In the wake of the spill, the legislature passed a bill that would regulate thousands of above-ground tanks across the state.
What a difference a year makes.
At the behest of the oil, natural gas and chemical industries, our elected representatives, including Senator Charles Trump and Senator Craig Blair, have introduced legislation (SB 423/HB 2574) that would exempt thousands of tanks from the above ground tank law — leaving only 90 tanks still subject to the safety law.
According to an analysis by Downstream Strategies and the West Virginia Rivers Coalition, “only 90 tanks would still be regulated should these bills become law — this represents just 0.2% of the tanks that are currently regulated.”

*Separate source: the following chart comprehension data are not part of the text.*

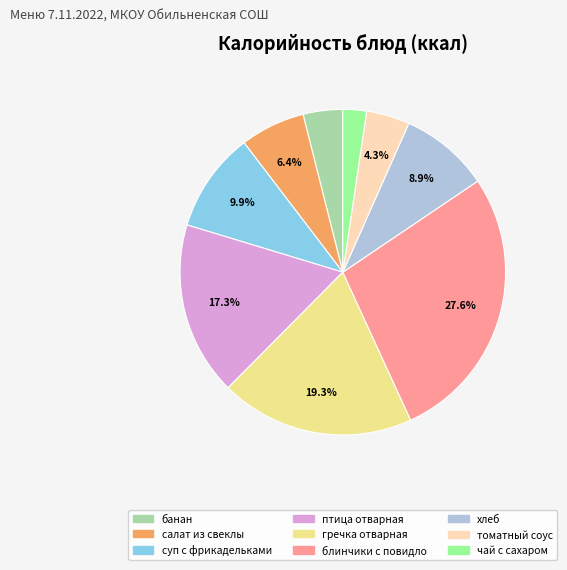

How many segments does this pie chart have?

9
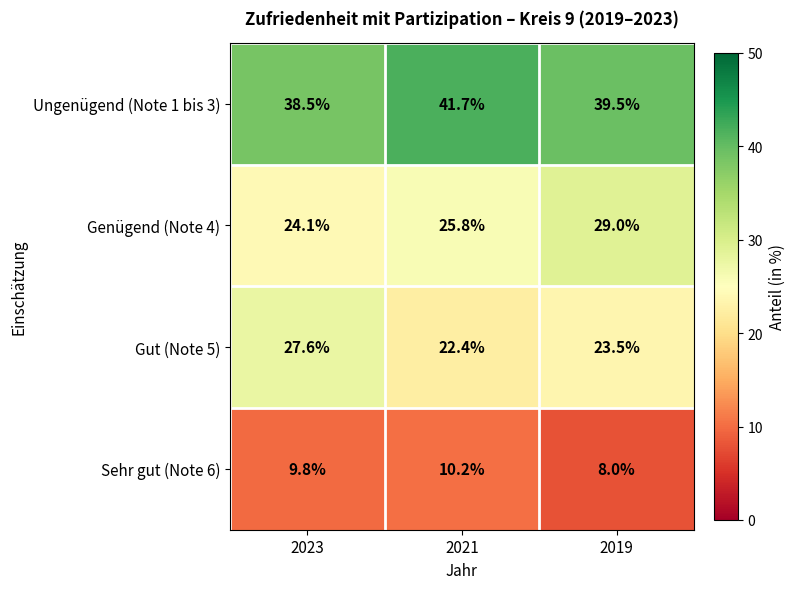

What value does the Sehr gut (Note 6) series have at 2019?

8.0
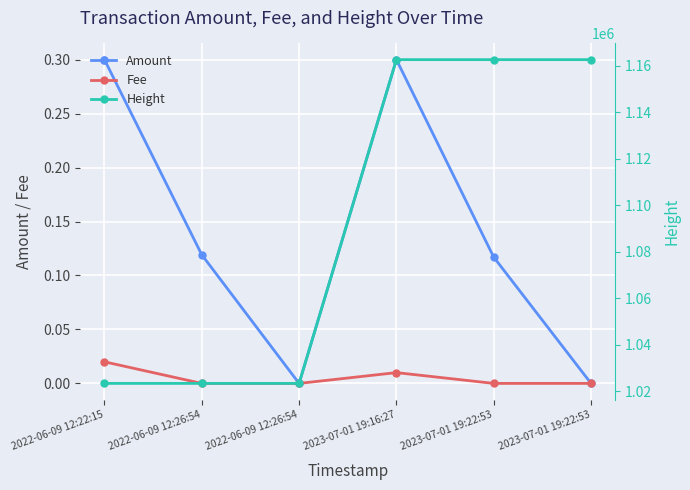

What is the label of the 3rd point from the right?

2023-07-01 19:16:27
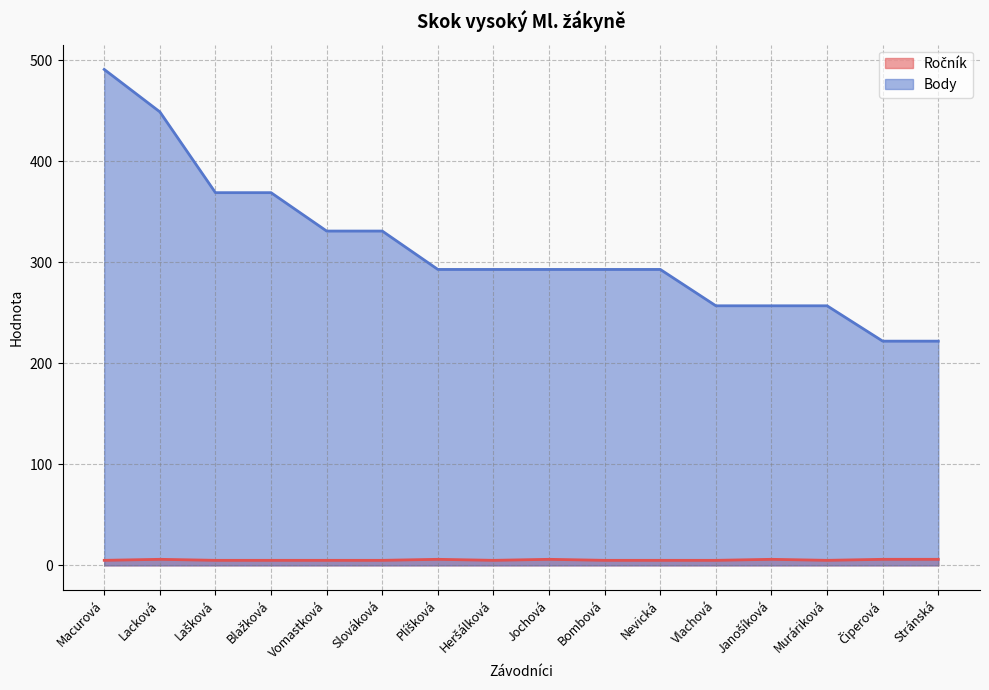

How many series are shown in this chart?

2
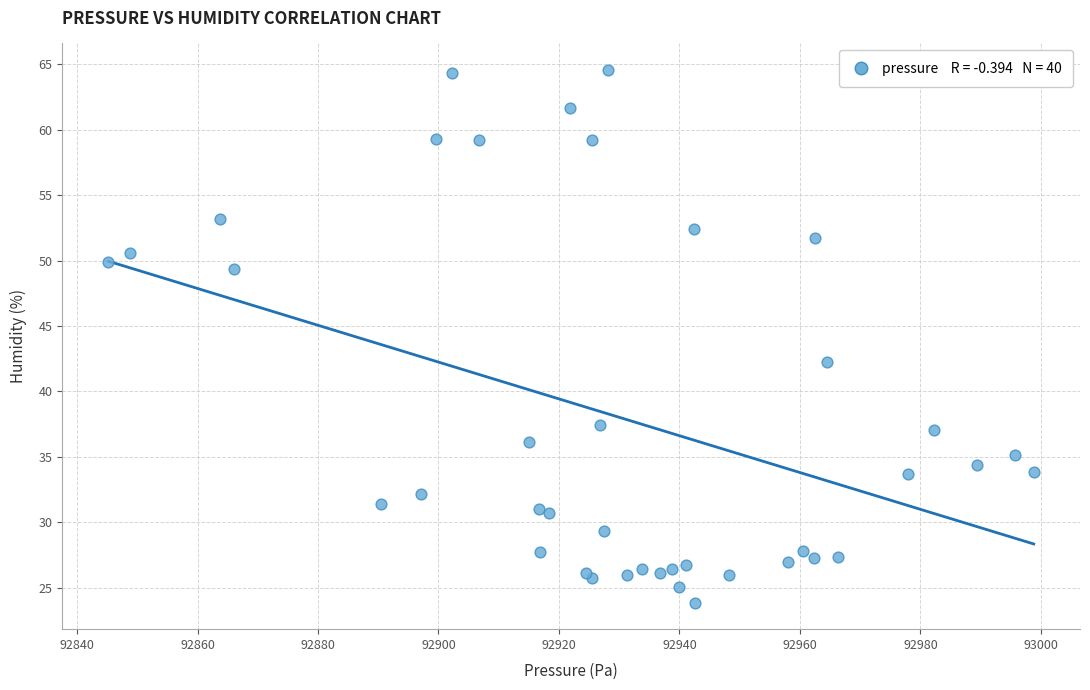

What Y value in the scatter plot is closest to 44?

42.3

According to the analysis, the legislation would drastically reduce the number of tanks subject to the Aboveground Storage Tank Act by exempting tanks outside of zones of critical concern, tanks that store 10,000 gallons or less, tanks associated with the oil and gas industry, tanks certified to be operated and maintained in accordance with American Petroleum Institute or Steel Tank Institute standards, a groundwater protection plan, or a spill prevention, control, and countermeasures program.
“The bill is an extreme gutting of the protections the legislature passed unanimously last year,” said Angie Rosser of the West Virginia Rivers Coalition. “It makes us question if anything was learned at all from the water crisis, as this essentially returns us to where we were with under-regulated above-ground storage tanks threatening our water.”